■ **Supplied information**
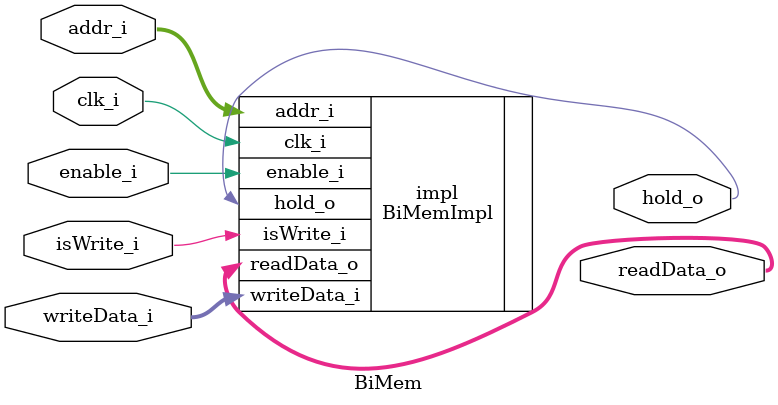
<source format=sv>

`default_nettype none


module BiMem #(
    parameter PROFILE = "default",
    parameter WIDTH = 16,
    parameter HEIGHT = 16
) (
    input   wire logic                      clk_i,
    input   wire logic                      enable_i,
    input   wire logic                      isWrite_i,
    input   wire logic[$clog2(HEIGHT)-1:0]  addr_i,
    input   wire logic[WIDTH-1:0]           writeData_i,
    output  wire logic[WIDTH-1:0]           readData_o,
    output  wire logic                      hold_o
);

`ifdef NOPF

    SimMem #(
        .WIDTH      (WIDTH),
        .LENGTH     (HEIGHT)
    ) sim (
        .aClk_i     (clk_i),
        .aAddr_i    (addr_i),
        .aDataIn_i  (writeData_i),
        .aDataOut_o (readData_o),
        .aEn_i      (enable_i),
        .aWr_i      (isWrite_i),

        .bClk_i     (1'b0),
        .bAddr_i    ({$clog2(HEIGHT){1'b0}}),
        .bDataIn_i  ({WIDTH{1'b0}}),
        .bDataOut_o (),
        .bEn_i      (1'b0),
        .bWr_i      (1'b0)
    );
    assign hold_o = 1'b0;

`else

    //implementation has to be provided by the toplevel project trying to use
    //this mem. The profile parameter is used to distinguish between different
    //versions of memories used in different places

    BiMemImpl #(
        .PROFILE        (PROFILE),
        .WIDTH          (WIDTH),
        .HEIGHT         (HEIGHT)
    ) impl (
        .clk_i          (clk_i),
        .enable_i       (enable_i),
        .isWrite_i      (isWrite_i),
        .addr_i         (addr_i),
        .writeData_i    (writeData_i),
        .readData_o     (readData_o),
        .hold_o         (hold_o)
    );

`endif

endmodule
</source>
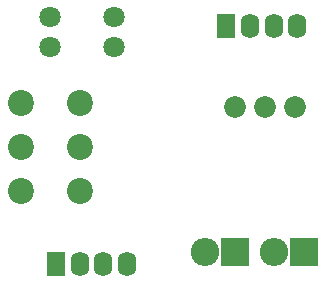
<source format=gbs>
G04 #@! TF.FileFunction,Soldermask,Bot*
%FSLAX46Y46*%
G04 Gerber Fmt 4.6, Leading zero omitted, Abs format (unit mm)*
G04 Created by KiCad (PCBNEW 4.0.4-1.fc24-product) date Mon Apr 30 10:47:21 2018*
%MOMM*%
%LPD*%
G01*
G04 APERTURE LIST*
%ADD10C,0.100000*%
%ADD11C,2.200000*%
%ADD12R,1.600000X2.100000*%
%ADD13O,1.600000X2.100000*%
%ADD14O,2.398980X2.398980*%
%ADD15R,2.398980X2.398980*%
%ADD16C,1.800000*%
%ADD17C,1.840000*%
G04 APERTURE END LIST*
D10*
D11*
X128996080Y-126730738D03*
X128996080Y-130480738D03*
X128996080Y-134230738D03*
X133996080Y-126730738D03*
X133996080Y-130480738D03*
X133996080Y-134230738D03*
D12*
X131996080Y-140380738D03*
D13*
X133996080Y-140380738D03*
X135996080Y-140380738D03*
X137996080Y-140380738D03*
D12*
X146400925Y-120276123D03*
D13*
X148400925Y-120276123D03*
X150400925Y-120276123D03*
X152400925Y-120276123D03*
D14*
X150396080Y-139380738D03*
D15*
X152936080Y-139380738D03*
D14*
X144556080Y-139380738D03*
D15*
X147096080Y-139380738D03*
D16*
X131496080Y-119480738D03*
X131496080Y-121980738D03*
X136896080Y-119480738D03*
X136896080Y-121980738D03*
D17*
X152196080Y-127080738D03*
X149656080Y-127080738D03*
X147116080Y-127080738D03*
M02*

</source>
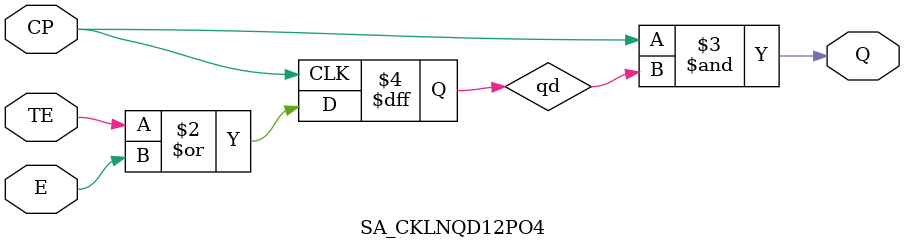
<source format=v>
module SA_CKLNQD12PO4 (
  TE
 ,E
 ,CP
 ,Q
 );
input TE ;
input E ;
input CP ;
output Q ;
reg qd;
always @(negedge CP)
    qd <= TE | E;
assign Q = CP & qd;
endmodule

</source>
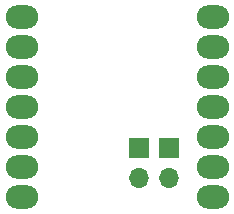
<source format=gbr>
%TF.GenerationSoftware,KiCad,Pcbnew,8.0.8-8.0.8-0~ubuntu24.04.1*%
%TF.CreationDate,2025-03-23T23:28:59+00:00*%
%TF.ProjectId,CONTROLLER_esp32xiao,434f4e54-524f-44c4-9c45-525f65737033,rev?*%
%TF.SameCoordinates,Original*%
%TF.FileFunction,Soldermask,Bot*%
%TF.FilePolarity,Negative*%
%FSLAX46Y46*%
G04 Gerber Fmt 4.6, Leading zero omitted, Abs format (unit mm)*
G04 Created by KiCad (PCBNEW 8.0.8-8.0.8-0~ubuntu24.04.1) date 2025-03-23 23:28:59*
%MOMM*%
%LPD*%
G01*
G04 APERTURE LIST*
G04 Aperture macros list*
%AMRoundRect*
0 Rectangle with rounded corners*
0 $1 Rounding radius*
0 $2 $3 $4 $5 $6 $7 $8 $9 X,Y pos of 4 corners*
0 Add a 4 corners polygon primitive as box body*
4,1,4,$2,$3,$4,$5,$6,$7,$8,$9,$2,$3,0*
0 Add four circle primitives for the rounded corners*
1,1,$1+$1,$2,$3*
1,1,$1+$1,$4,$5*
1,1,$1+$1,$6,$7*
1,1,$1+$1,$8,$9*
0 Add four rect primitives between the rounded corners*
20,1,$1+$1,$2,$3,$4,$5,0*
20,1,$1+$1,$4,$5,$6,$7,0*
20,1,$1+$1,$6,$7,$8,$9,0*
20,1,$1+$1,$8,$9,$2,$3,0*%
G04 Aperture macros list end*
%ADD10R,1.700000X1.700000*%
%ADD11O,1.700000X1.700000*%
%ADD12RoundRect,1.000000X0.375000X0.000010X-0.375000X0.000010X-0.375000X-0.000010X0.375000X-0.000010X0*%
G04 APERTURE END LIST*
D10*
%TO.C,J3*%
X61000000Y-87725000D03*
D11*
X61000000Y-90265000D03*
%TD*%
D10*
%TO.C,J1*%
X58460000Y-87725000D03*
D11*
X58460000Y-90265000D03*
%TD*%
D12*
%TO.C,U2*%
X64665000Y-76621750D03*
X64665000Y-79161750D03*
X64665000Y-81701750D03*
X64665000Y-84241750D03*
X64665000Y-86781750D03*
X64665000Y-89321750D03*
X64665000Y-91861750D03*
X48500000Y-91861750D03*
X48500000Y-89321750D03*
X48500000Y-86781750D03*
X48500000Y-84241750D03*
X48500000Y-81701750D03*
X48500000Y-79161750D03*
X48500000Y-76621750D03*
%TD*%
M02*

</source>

■ **The task**
Set down the complete material exactly, but do not include the images.

■ **Solution for this task**
<source format=sv>

`default_nettype none


module BiMem #(
    parameter PROFILE = "default",
    parameter WIDTH = 16,
    parameter HEIGHT = 16
) (
    input   wire logic                      clk_i,
    input   wire logic                      enable_i,
    input   wire logic                      isWrite_i,
    input   wire logic[$clog2(HEIGHT)-1:0]  addr_i,
    input   wire logic[WIDTH-1:0]           writeData_i,
    output  wire logic[WIDTH-1:0]           readData_o,
    output  wire logic                      hold_o
);

`ifdef NOPF

    SimMem #(
        .WIDTH      (WIDTH),
        .LENGTH     (HEIGHT)
    ) sim (
        .aClk_i     (clk_i),
        .aAddr_i    (addr_i),
        .aDataIn_i  (writeData_i),
        .aDataOut_o (readData_o),
        .aEn_i      (enable_i),
        .aWr_i      (isWrite_i),

        .bClk_i     (1'b0),
        .bAddr_i    ({$clog2(HEIGHT){1'b0}}),
        .bDataIn_i  ({WIDTH{1'b0}}),
        .bDataOut_o (),
        .bEn_i      (1'b0),
        .bWr_i      (1'b0)
    );
    assign hold_o = 1'b0;

`else

    //implementation has to be provided by the toplevel project trying to use
    //this mem. The profile parameter is used to distinguish between different
    //versions of memories used in different places

    BiMemImpl #(
        .PROFILE        (PROFILE),
        .WIDTH          (WIDTH),
        .HEIGHT         (HEIGHT)
    ) impl (
        .clk_i          (clk_i),
        .enable_i       (enable_i),
        .isWrite_i      (isWrite_i),
        .addr_i         (addr_i),
        .writeData_i    (writeData_i),
        .readData_o     (readData_o),
        .hold_o         (hold_o)
    );

`endif

endmodule
</source>
<source format=gbs>
G04 #@! TF.FileFunction,Soldermask,Bot*
%FSLAX46Y46*%
G04 Gerber Fmt 4.6, Leading zero omitted, Abs format (unit mm)*
G04 Created by KiCad (PCBNEW 4.0.4-1.fc24-product) date Mon Apr 30 10:47:21 2018*
%MOMM*%
%LPD*%
G01*
G04 APERTURE LIST*
%ADD10C,0.100000*%
%ADD11C,2.200000*%
%ADD12R,1.600000X2.100000*%
%ADD13O,1.600000X2.100000*%
%ADD14O,2.398980X2.398980*%
%ADD15R,2.398980X2.398980*%
%ADD16C,1.800000*%
%ADD17C,1.840000*%
G04 APERTURE END LIST*
D10*
D11*
X128996080Y-126730738D03*
X128996080Y-130480738D03*
X128996080Y-134230738D03*
X133996080Y-126730738D03*
X133996080Y-130480738D03*
X133996080Y-134230738D03*
D12*
X131996080Y-140380738D03*
D13*
X133996080Y-140380738D03*
X135996080Y-140380738D03*
X137996080Y-140380738D03*
D12*
X146400925Y-120276123D03*
D13*
X148400925Y-120276123D03*
X150400925Y-120276123D03*
X152400925Y-120276123D03*
D14*
X150396080Y-139380738D03*
D15*
X152936080Y-139380738D03*
D14*
X144556080Y-139380738D03*
D15*
X147096080Y-139380738D03*
D16*
X131496080Y-119480738D03*
X131496080Y-121980738D03*
X136896080Y-119480738D03*
X136896080Y-121980738D03*
D17*
X152196080Y-127080738D03*
X149656080Y-127080738D03*
X147116080Y-127080738D03*
M02*

</source>
<source format=v>
module SA_CKLNQD12PO4 (
  TE
 ,E
 ,CP
 ,Q
 );
input TE ;
input E ;
input CP ;
output Q ;
reg qd;
always @(negedge CP)
    qd <= TE | E;
assign Q = CP & qd;
endmodule

</source>
<source format=gbr>
%TF.GenerationSoftware,KiCad,Pcbnew,8.0.8-8.0.8-0~ubuntu24.04.1*%
%TF.CreationDate,2025-03-23T23:28:59+00:00*%
%TF.ProjectId,CONTROLLER_esp32xiao,434f4e54-524f-44c4-9c45-525f65737033,rev?*%
%TF.SameCoordinates,Original*%
%TF.FileFunction,Soldermask,Bot*%
%TF.FilePolarity,Negative*%
%FSLAX46Y46*%
G04 Gerber Fmt 4.6, Leading zero omitted, Abs format (unit mm)*
G04 Created by KiCad (PCBNEW 8.0.8-8.0.8-0~ubuntu24.04.1) date 2025-03-23 23:28:59*
%MOMM*%
%LPD*%
G01*
G04 APERTURE LIST*
G04 Aperture macros list*
%AMRoundRect*
0 Rectangle with rounded corners*
0 $1 Rounding radius*
0 $2 $3 $4 $5 $6 $7 $8 $9 X,Y pos of 4 corners*
0 Add a 4 corners polygon primitive as box body*
4,1,4,$2,$3,$4,$5,$6,$7,$8,$9,$2,$3,0*
0 Add four circle primitives for the rounded corners*
1,1,$1+$1,$2,$3*
1,1,$1+$1,$4,$5*
1,1,$1+$1,$6,$7*
1,1,$1+$1,$8,$9*
0 Add four rect primitives between the rounded corners*
20,1,$1+$1,$2,$3,$4,$5,0*
20,1,$1+$1,$4,$5,$6,$7,0*
20,1,$1+$1,$6,$7,$8,$9,0*
20,1,$1+$1,$8,$9,$2,$3,0*%
G04 Aperture macros list end*
%ADD10R,1.700000X1.700000*%
%ADD11O,1.700000X1.700000*%
%ADD12RoundRect,1.000000X0.375000X0.000010X-0.375000X0.000010X-0.375000X-0.000010X0.375000X-0.000010X0*%
G04 APERTURE END LIST*
D10*
%TO.C,J3*%
X61000000Y-87725000D03*
D11*
X61000000Y-90265000D03*
%TD*%
D10*
%TO.C,J1*%
X58460000Y-87725000D03*
D11*
X58460000Y-90265000D03*
%TD*%
D12*
%TO.C,U2*%
X64665000Y-76621750D03*
X64665000Y-79161750D03*
X64665000Y-81701750D03*
X64665000Y-84241750D03*
X64665000Y-86781750D03*
X64665000Y-89321750D03*
X64665000Y-91861750D03*
X48500000Y-91861750D03*
X48500000Y-89321750D03*
X48500000Y-86781750D03*
X48500000Y-84241750D03*
X48500000Y-81701750D03*
X48500000Y-79161750D03*
X48500000Y-76621750D03*
%TD*%
M02*

</source>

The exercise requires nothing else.